Sunday, February 14, 2010

Bulgarian Lessons

This Saturday marked my first Bulgarian lesson!  It was pretty sweet, nbd.  My teacher is a Scot, with a very strong accent, and a penchant for saying "wee" which is, you know, ADORABLE.  He wore, yesterday, a wonderful bright orange button down shirt, under a green argyle.
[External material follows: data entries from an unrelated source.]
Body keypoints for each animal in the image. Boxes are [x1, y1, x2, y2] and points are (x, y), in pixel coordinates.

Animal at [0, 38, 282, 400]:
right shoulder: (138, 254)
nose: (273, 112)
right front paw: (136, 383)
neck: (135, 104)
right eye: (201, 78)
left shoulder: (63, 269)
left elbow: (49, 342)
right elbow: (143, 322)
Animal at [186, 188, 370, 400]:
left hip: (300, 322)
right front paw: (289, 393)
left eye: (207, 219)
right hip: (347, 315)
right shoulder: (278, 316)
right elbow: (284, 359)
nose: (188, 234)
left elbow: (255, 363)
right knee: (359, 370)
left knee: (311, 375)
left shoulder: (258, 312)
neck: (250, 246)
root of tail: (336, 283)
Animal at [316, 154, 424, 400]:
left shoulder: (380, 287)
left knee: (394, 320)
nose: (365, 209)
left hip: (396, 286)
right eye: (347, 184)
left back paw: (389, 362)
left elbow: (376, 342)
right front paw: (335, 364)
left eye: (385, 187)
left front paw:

Yeah, it was really fashionable.

(Although the fashion of Bulgarians is a topic large enough for a whole separate post, because really- wow.)

Also, there are uh, five other students?  I suppose.  My brother, and a German woman, who have probably the best Bulgarian in the class, and then a woman from Holland, a man from the cannery islands, who has the strongest Spanish accent I have ever heard.  It's pretty awesome too.

There's also a man from London, who looks disturbingly like Simon Pegg, and arrived on the same day as me, which is sort of a strange coincidence, but eh.  Tuesdays are the cheapest day to fly.

So things I have learned so far:

Smoking in restaurants is gross.

The New Jersey "guido" style is universal- and universally unattractive.

Genetics is really cool.

Homemade wine is really not.  In fact, it's pretty gross, too.